Des transferts précipités et opaques
Les transferts de détenus depuis les Outre-mer vers la métropole ne sont pas nouveaux, notamment pour soulager la surpopulation carcérale. Mais depuis mai 2024, la pratique s’est intensifiée et déroutée de sa logique habituelle.
Certains détenus n’avaient plus que quelques mois de peine à purger quand ils ont été brusquement envoyés vers la métropole.
« On parle de gens à qui il restait deux ou trois mois à faire… Pourquoi les avoir envoyés à l’autre bout du monde ? », s’interroge Maître Jarno.

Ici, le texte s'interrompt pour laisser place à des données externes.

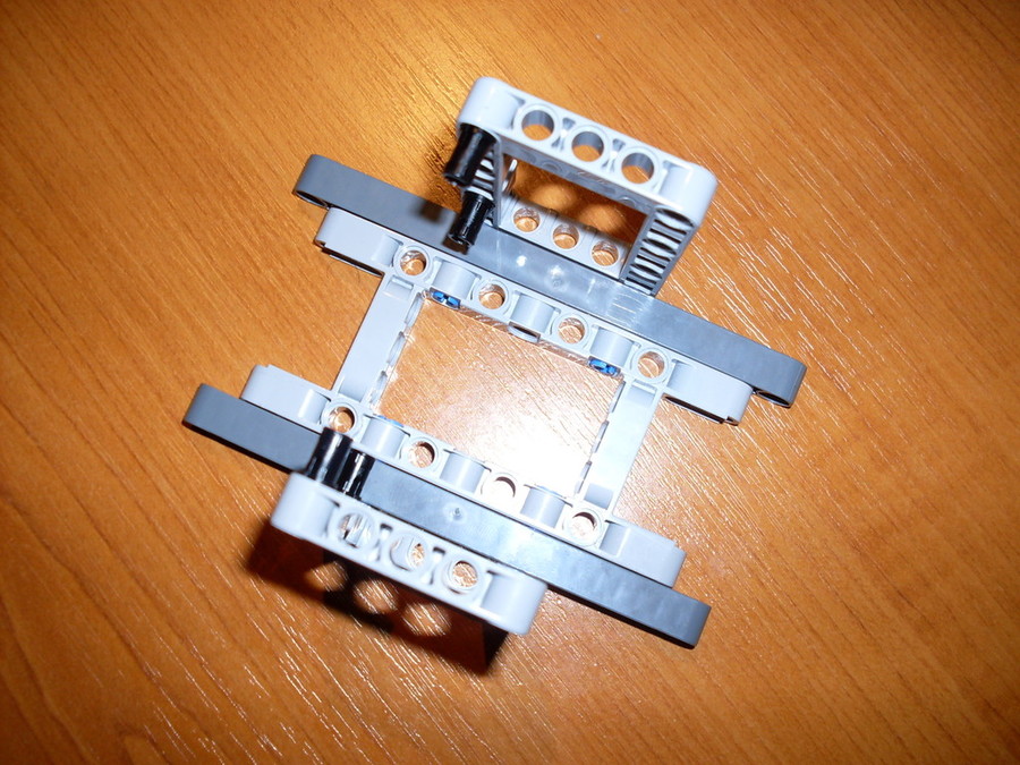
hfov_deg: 49.0
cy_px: 382
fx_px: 1120
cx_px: 510
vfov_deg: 37.7
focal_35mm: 38
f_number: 2.8
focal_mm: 6.3
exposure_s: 1/45
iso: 100
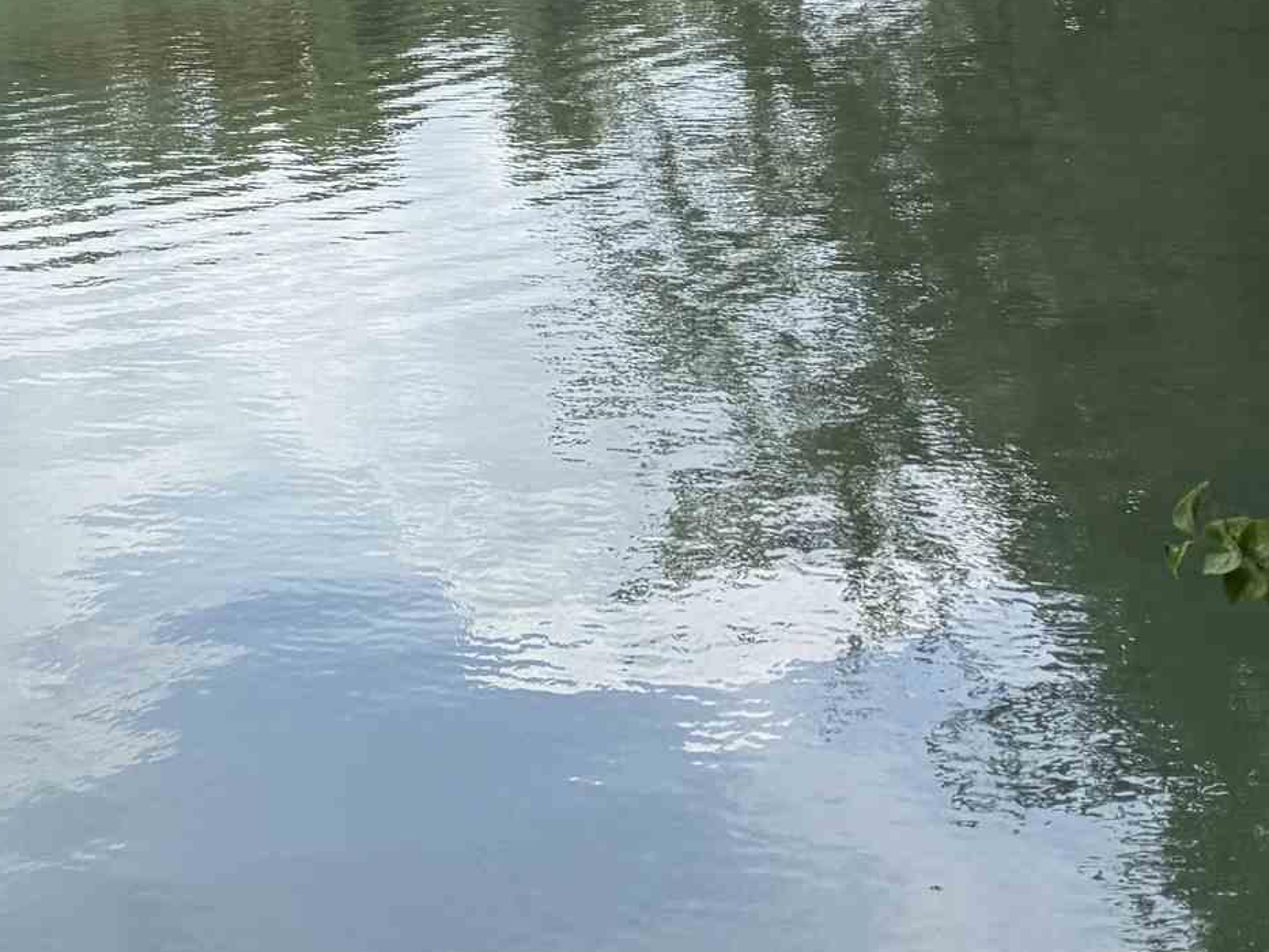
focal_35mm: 79
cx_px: -579
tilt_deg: -0.6
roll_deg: +2.9
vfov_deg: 17.1
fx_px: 2896
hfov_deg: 21.2
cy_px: -422
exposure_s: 1/1949
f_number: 1.78
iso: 100
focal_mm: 6.76
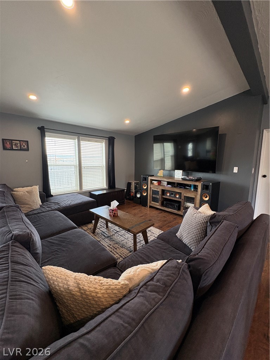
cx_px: 135
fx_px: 146
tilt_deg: -7.0
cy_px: 180
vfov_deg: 102.1
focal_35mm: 14
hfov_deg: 85.7
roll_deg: +0.0
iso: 320
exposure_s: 1/120
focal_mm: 2.22
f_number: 2.2
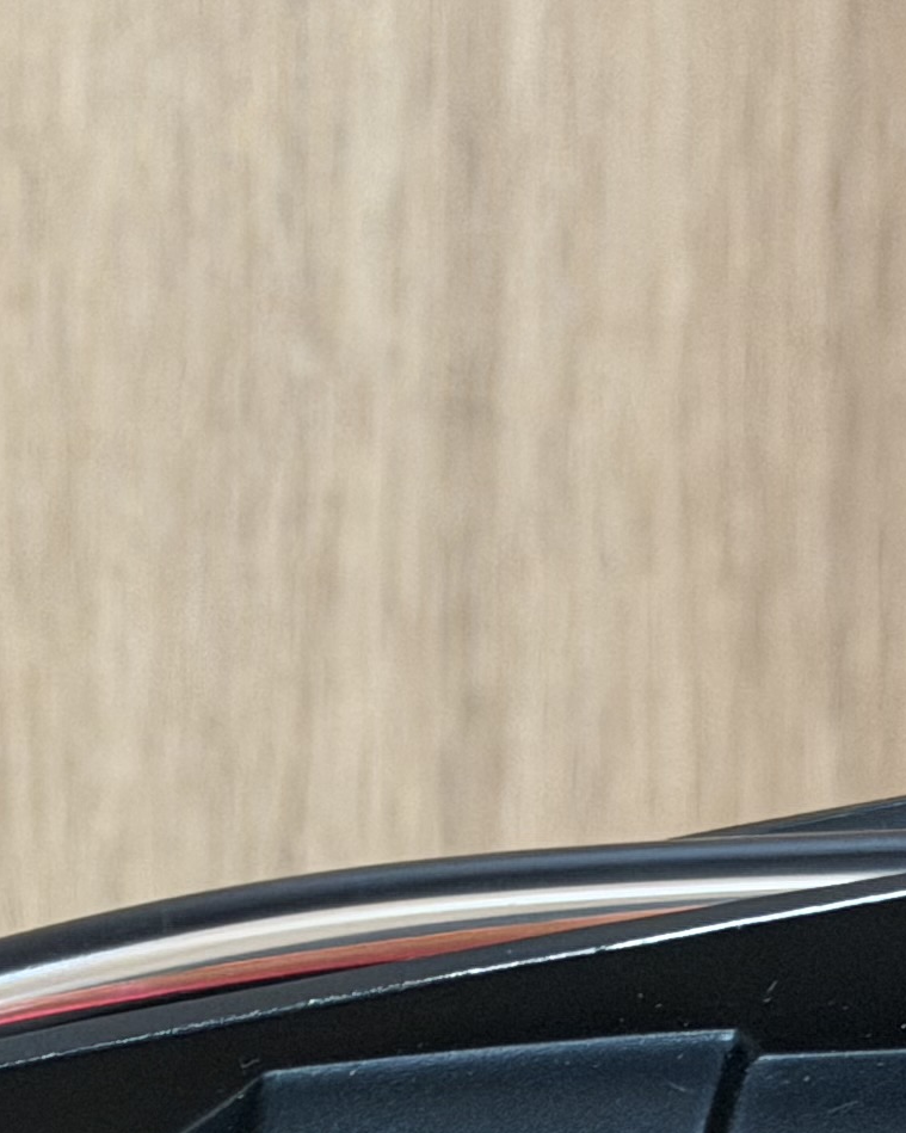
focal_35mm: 199
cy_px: 1480
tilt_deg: -16.7
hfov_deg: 7.6
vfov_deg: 9.5
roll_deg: +0.3
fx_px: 6671
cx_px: -444
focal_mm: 6.76
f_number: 1.78
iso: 400
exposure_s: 1/25
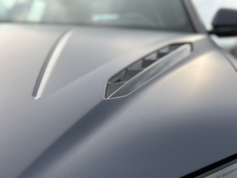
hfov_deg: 39.7
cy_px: 89
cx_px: 118
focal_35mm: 48
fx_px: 329
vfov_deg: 30.3
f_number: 1.78
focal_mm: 6.86
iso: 80
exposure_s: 1/1639
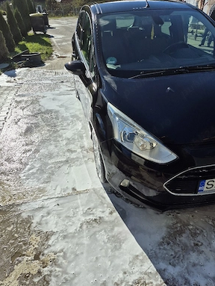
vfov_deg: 71.5
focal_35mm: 24
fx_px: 198
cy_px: 146
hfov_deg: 56.9
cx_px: 104
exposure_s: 1/5000
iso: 25
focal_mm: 5.4
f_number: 1.8
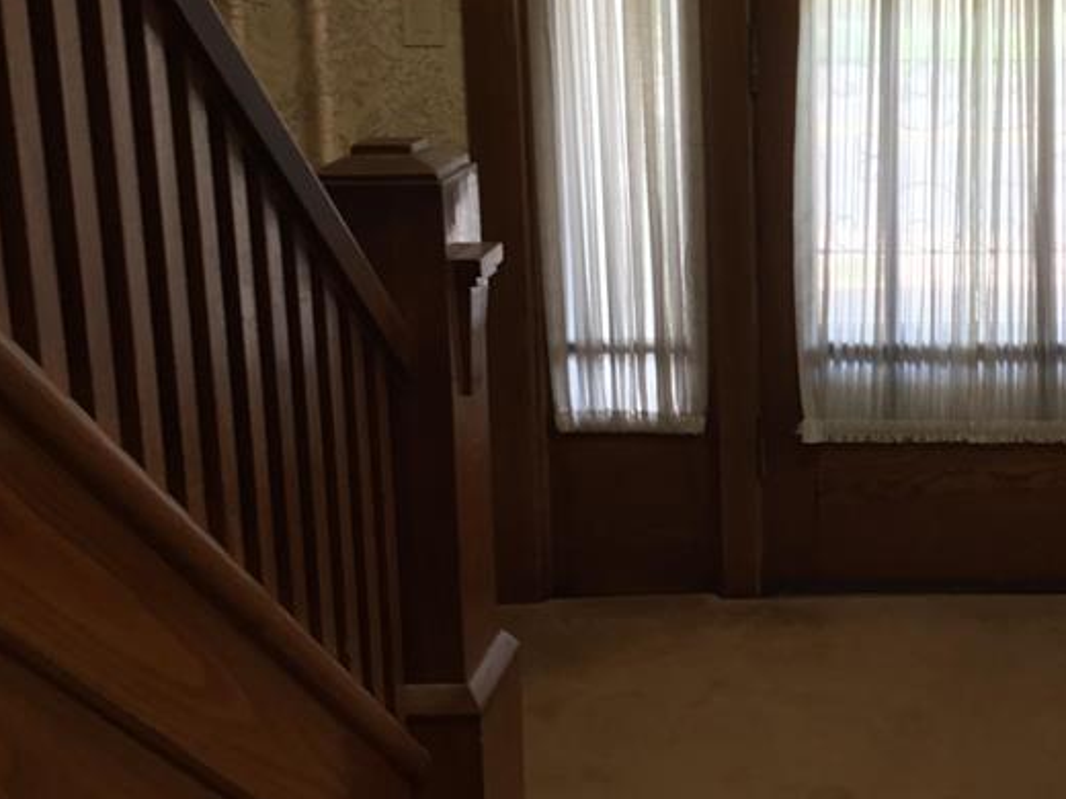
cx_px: 976
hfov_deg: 30.2
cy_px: 209
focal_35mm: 61
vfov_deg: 23.8
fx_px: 1878
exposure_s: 1/30
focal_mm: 3.3
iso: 50
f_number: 2.4
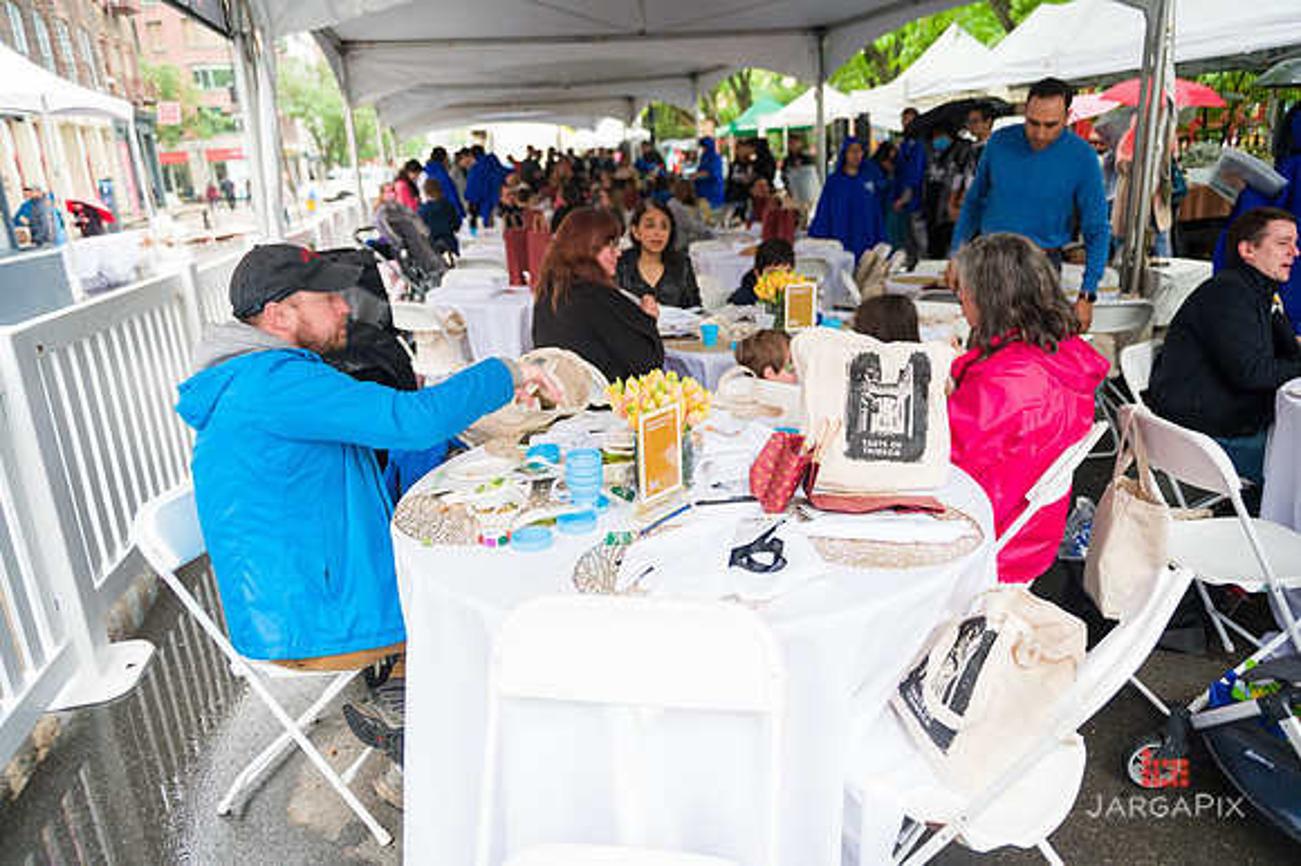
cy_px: 433
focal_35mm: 26
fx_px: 939
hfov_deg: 69.4
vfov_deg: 49.5
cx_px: 650
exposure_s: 1/640
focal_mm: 26
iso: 1000
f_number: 3.2
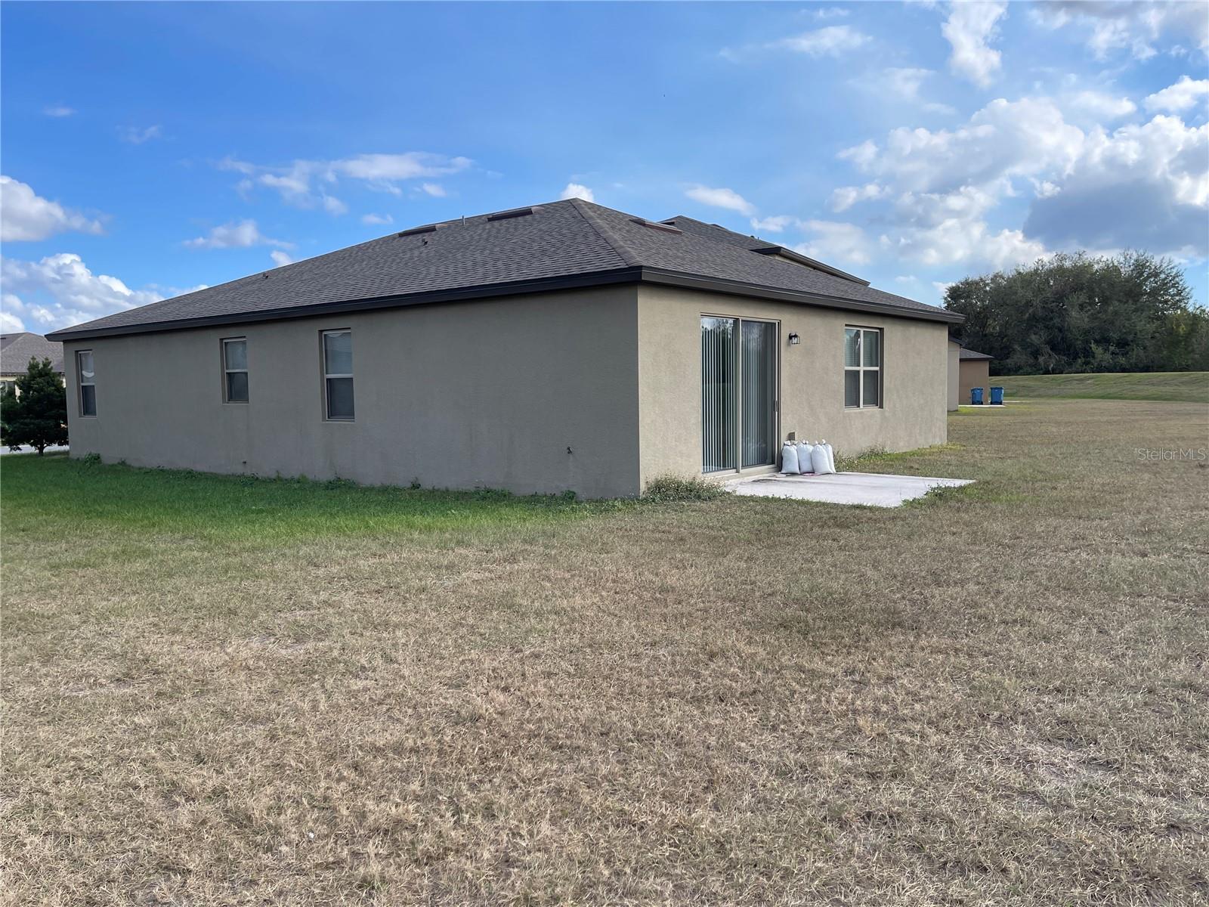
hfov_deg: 69.4
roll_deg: +1.5
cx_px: 604
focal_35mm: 25
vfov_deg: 54.9
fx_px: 873
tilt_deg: -5.0
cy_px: 454
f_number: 1.6
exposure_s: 1/2165
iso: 32
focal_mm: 5.1
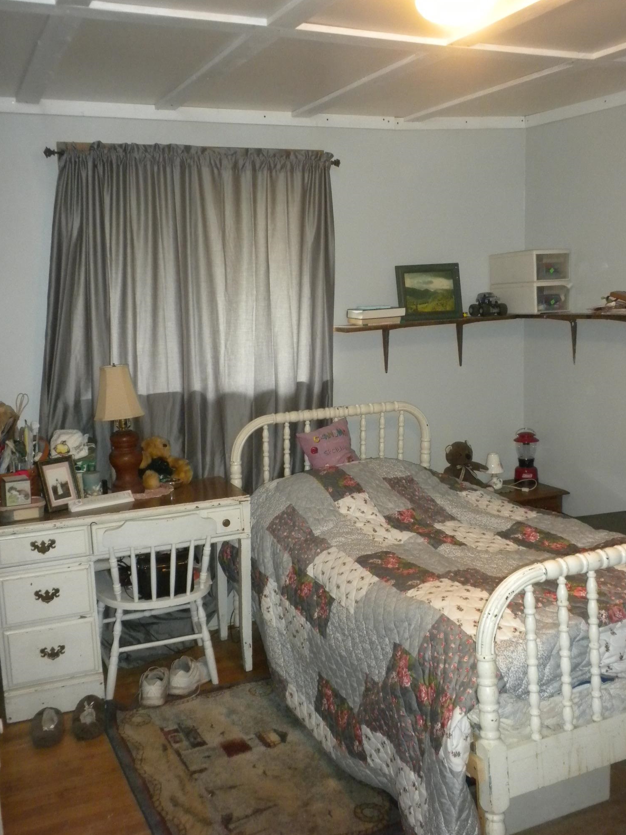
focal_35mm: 38
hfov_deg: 37.7
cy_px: 424
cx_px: 320
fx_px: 916
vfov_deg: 49.0
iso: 400
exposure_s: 1/30
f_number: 3.5
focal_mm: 6.6
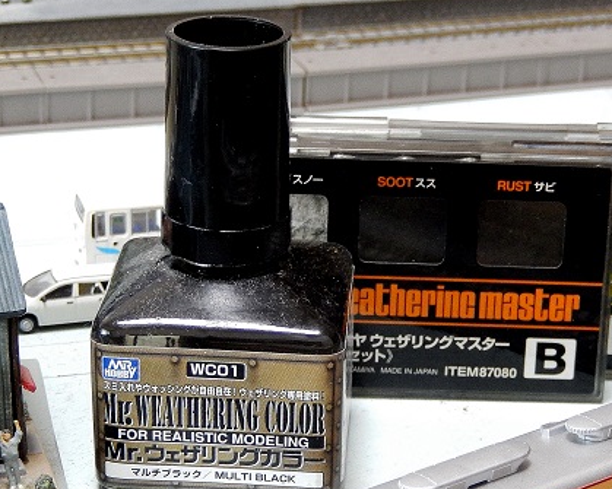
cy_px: 373
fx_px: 2155
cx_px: 356
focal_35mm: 119
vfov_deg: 12.9
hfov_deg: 16.2
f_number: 4.9
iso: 500
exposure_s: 1/8
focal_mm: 13.1
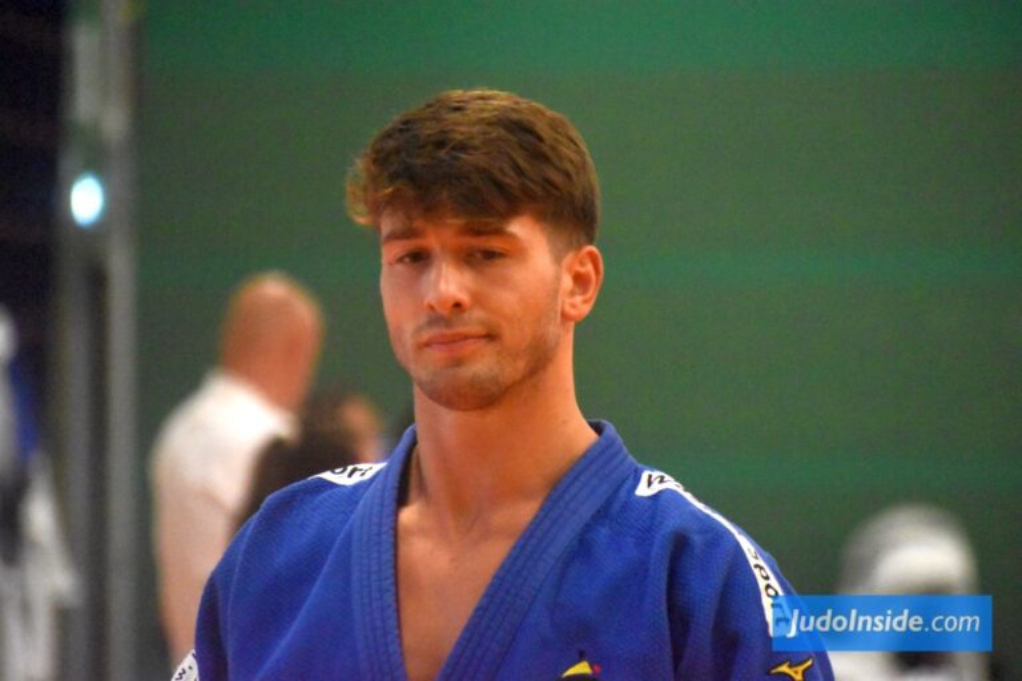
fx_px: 9368
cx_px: 511
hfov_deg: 6.2
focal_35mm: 330
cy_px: 340
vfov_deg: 4.2
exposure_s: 1/800
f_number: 5.6
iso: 12800
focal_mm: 220
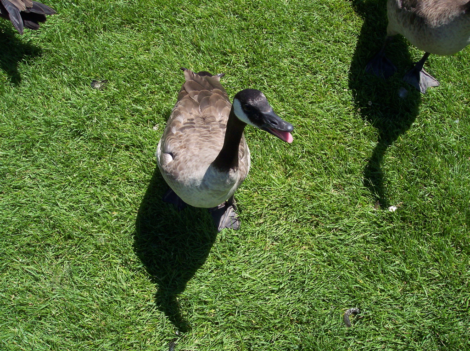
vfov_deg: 37.7
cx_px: 235
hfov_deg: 49.0
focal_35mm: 38
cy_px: 176
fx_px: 515
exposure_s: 1/500
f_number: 4.8
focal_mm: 8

Pire encore, certains n'ont été informés de leur transfert que quelques heures avant leur vol, sans possibilité de prévenir leurs proches. Parfois, on leur faisait croire qu’ils allaient simplement changer de prison sur le territoire calédonien.
Des familles isolées, des retours impossibles
Lors de la conférence, une vidéo poignante a été diffusée : celle d’une mère ayant suivi ses deux fils incarcérés jusqu’en métropole. Elle y raconte ses difficultés économiques et administratives depuis son installation en France, pour rester proche d’eux.
Des témoignages similaires abondent. Et la perspective d’un retour des prisonniers en Nouvelle-Calédonie reste très incertaine. Sur les 69 cas recensés, un seul a obtenu une décision de retour favorable, mais celle-ci n’a pas encore été appliquée : son passeport arrive à expiration.
Un an après les émeutes, le collectif Solidarité Kanaky appelle à une prise de conscience : "Ces transferts ne doivent pas rester invisibles. Ce sont des décisions graves, lourdes de conséquences humaines, familiales et politiques."